El canciller alemán Friedrich Merz y el presidente interino de Siria, Ahmed al-Sharaa, han alcanzado este lunes en Berlín un acuerdo para la repatriación de cerca del 80% de los ciudadanos sirios que residen actualmente en territorio alemán, lo que podría implicar el retorno de unas 800.000 personas en un plazo de tres años. El pacto, sellado durante la primera visita oficial del mandatario sirio a Alemania desde la caída del régimen de Bashar al-Assad a finales de 2024, supone uno de los giros más significativos en la política migratoria alemana de la última década.
Durante la comparecencia conjunta en la Cancillería, Merz enmarcó el acuerdo en el nuevo contexto surgido tras el fin de la guerra civil siria. “La guerra civil ha terminado. Ahora existe, en principio, la posibilidad de regresar al país de origen”, afirmó el canciller, subrayando que las necesidades de protección de los refugiados deberán ser revisadas de manera individual.
El proceso de retorno se iniciará de forma prioritaria con quienes no dispongan de un permiso de residencia válido en Alemania, así como con un colectivo que Merz describió como “un pequeño grupo que nos causa problemas”, en referencia a ciudadanos sirios condenados o investigados por delitos en suelo alemán.
El acuerdo representa un cambio de ciclo respecto a la política de acogida que en 2015 impulsó la entonces canciller Angela Merkel, quien abrió las fronteras alemanas ante la presión humanitaria derivada del conflicto sirio. Alemania acogió entonces a más de 1,3 millones de ciudadanos sirios, de los que actualmente residen en el país algo más de 900.000. Durante estos años, el Estado alemán les proporcionó acceso a vivienda, asistencia sanitaria, educación y programas de integración, además de ayudas económicas que supusieron un coste considerable para las arcas públicas.
De los sirios que vivían en Alemania a finales del año pasado, 663.182 tienen permiso de residencia y 10.281 están obligados a abandonar el país. El año pasado, 6.502 sirios regresaron voluntariamente a Siria, con o sin el apoyo del programa de ayuda económica del Gobierno alemán.
Para financiar el proceso de repatriación y favorecer la estabilización del país árabe, Alemania destinará más de 200 millones de euros a la reconstrucción de infraestructuras civiles, en particular escuelas y hospitales. Además, el acuerdo prevé la creación de un grupo de trabajo conjunto que comenzará a operar de inmediato, y en los próximos días una delegación alemana se desplazará a Damasco para avanzar en los preparativos logísticos y administrativos.
El presidente sirio, por su parte, ha presentado el retorno de los refugiados como una oportunidad para la reconstrucción del país. Al-Sharaa ha propuesto un modelo de migración circular que permita a los talentos sirios contribuir a la recuperación de su nación sin renunciar a la vida construida en Alemania, abogando por atraer inversión alemana y aprovechar la cualificación adquirida por los refugiados durante su estancia en Europa.
El mandatario sirio señaló que entre los ciudadanos sirios en Alemania se encuentran unos 6.000 médicos que trabajan en hospitales alemanes.

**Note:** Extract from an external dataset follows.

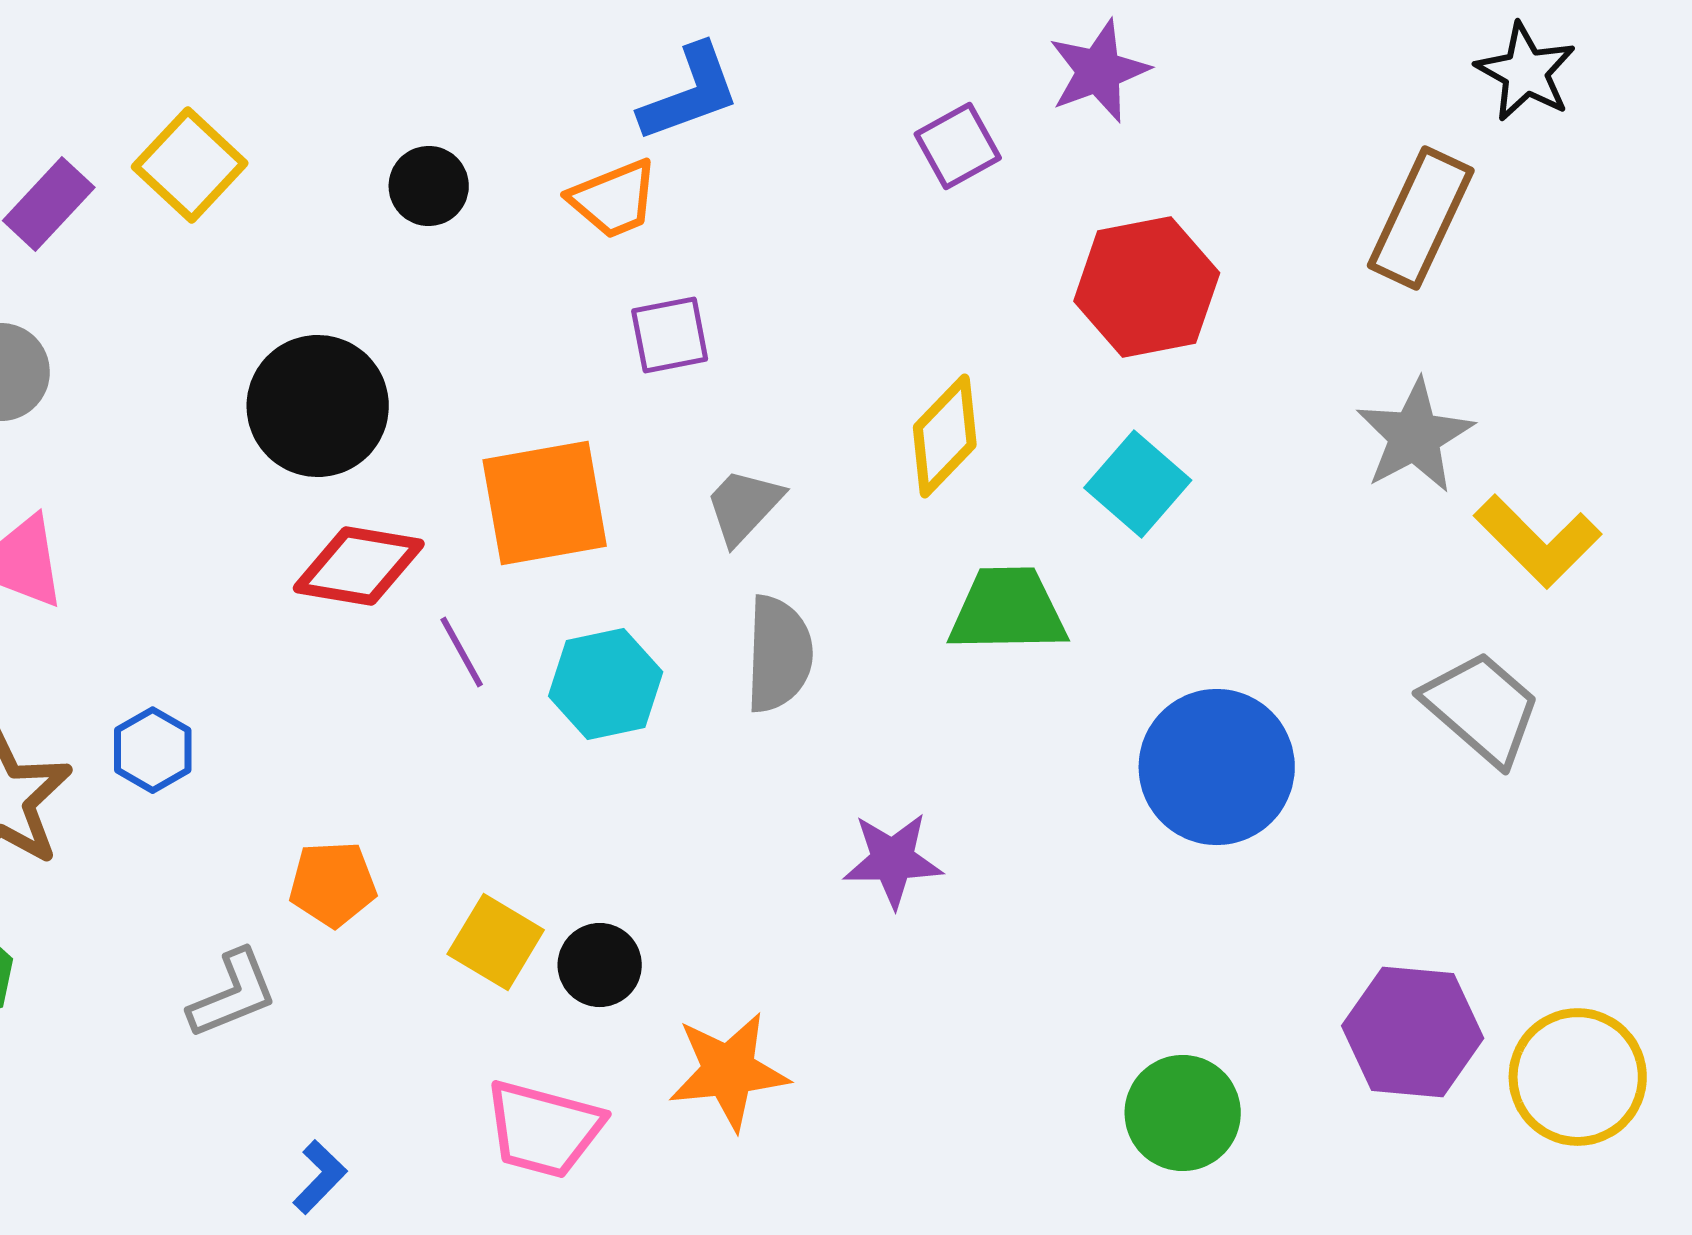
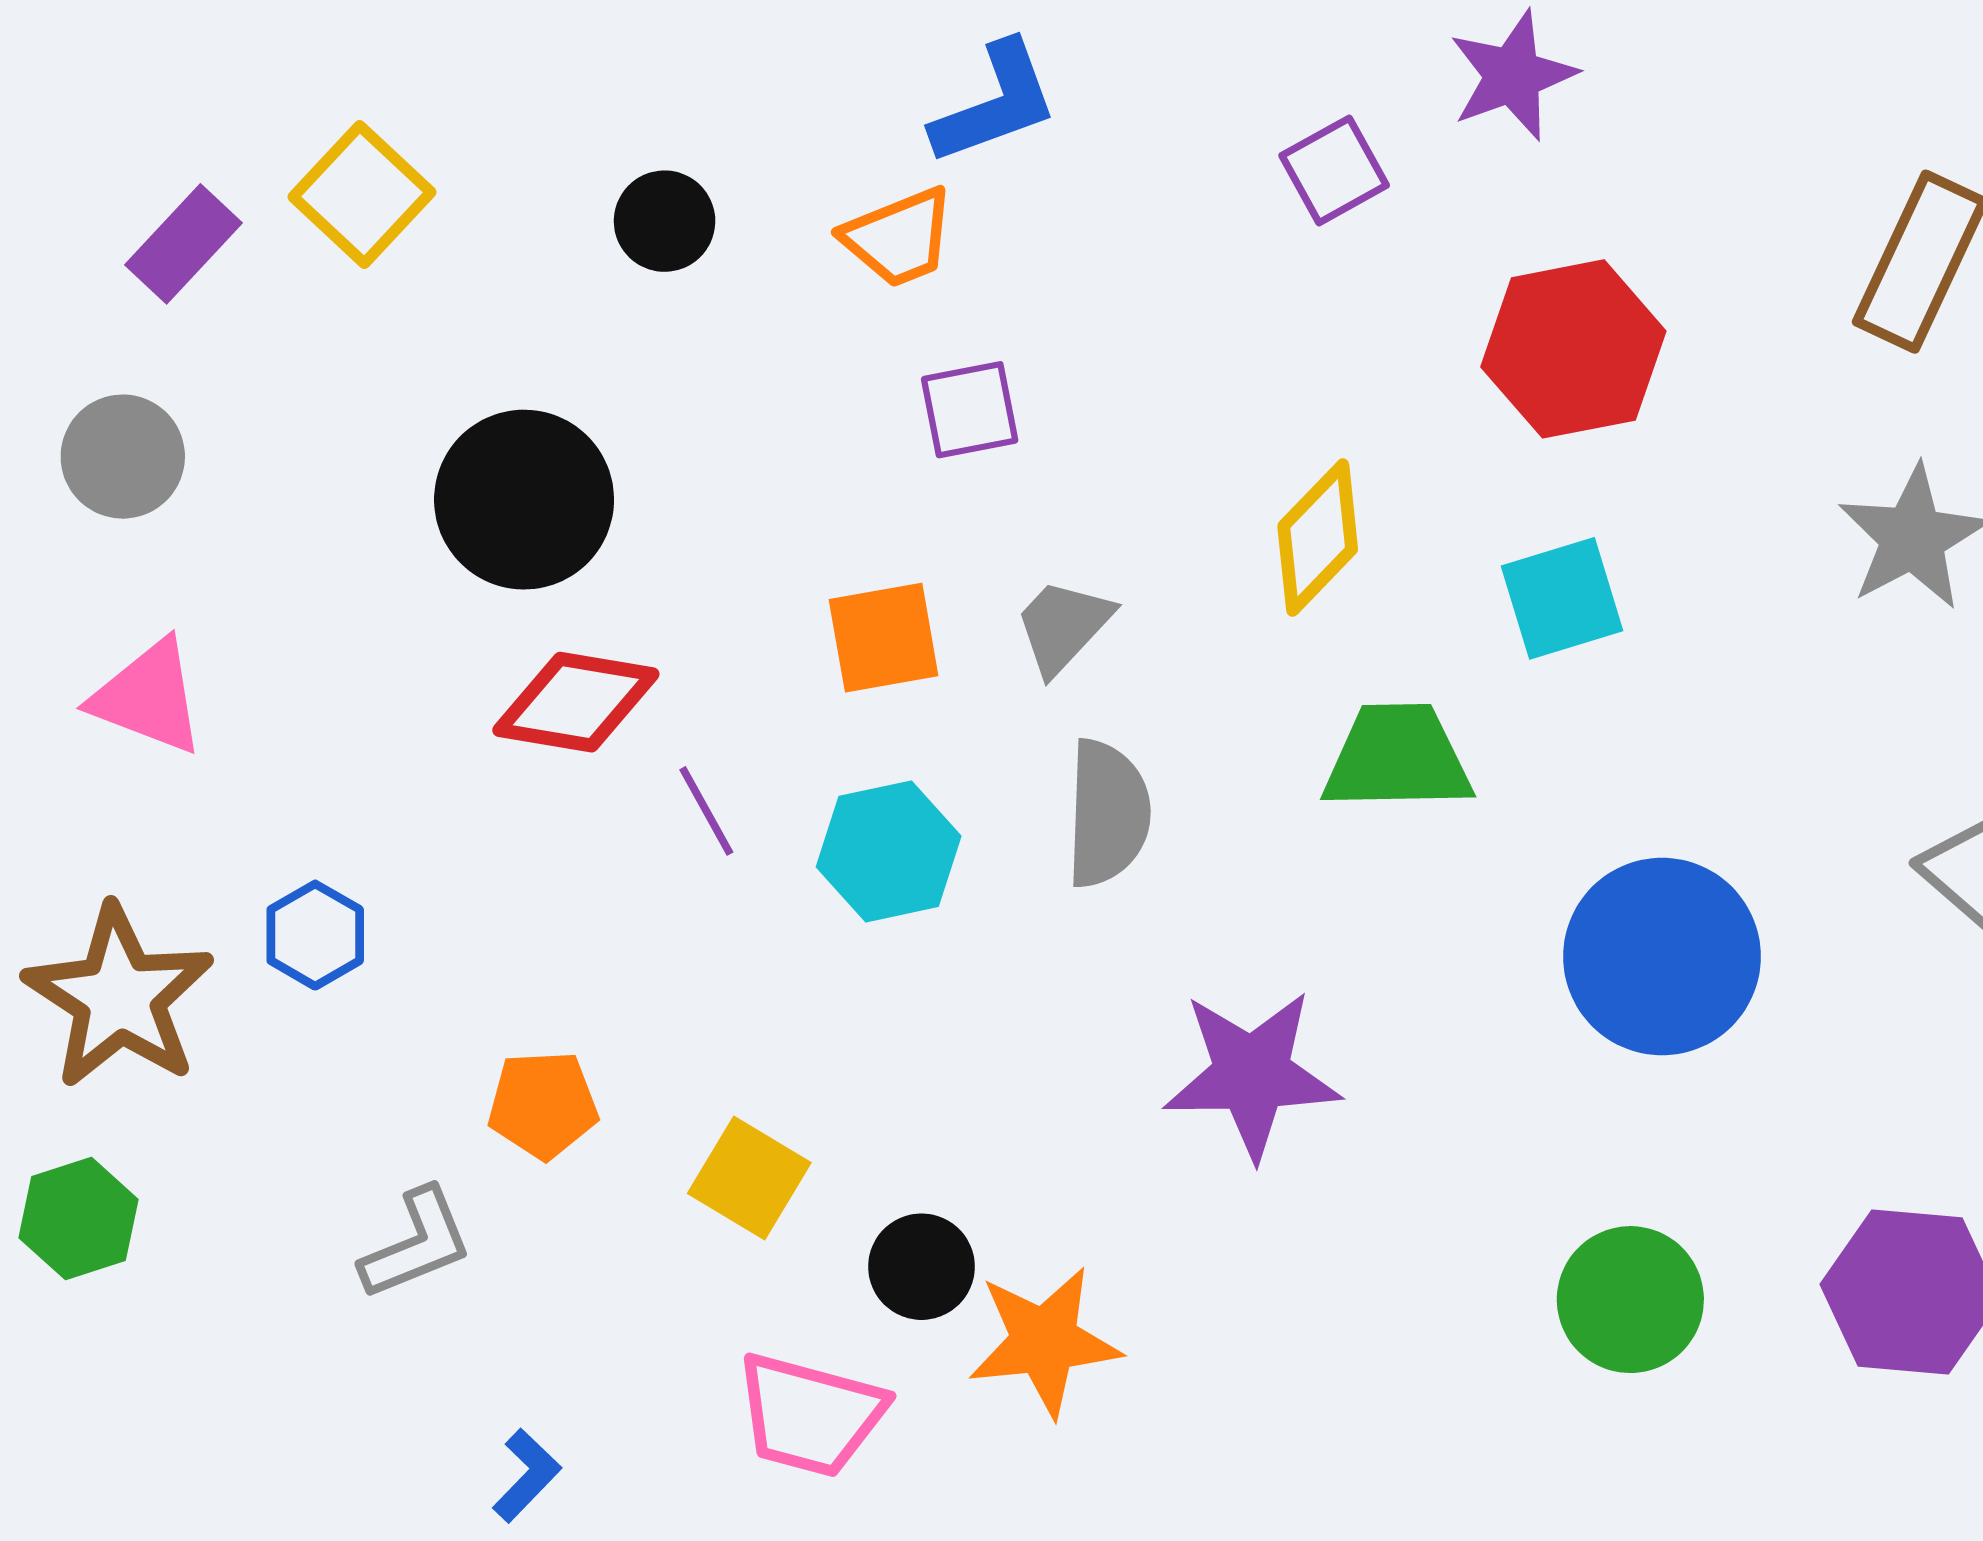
cyan square: (1138, 484) -> (1562, 598), turned 32
orange square: (545, 503) -> (884, 638), moved, size x0.7
purple star: (893, 860) -> (1252, 1074), size x1.4
black circle: (600, 965) -> (922, 1267), moved
green circle: (1183, 1113) -> (1630, 1300), moved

La visita de Al-Sharaa no ha estado exenta de polémica. La figura del presidente sirio ha despertado el rechazo de diversos colectivos, entre ellos organizaciones kurdas en Alemania que lo responsabilizan de graves vulneraciones de derechos humanos. Estaba prevista además una manifestación en Berlín bajo el lema “Ninguna deportación implica tratos con violadores de los derechos humanos”. Cabe recordar que Al-Sharaa fue en su día dirigente del Frente al-Nusra, vinculado a la red terrorista Al-Qaeda, antes de consolidar su posición como nueva autoridad en Siria tras el colapso del régimen de Assad.
La situación interna en Siria sigue marcada por la inestabilidad: persisten tensiones sectarias, el grupo Estado Islámico mantiene actividad en algunas regiones, y la presencia militar israelí continúa en la zona desmilitarizada de los Altos del Golán.
Organizaciones de derechos humanos han alertado de estos riesgos y han cuestionado la viabilidad de un retorno masivo en las actuales condiciones sobre el terreno.
El acuerdo alcanzado este lunes en Berlín se produce en un contexto político en el que el Gobierno de Merz ha endurecido notablemente su postura en materia migratoria, en parte como respuesta al creciente peso electoral del partido de extrema derecha Alternativa para Alemania. La cuestión del retorno de los refugiados sirios se ha convertido así en uno de los ejes centrales de la agenda del nuevo ejecutivo alemán, que busca articular un proceso que, según insiste Berlín, deberá coordinarse con Damasco y respetar en todo momento el derecho internacional.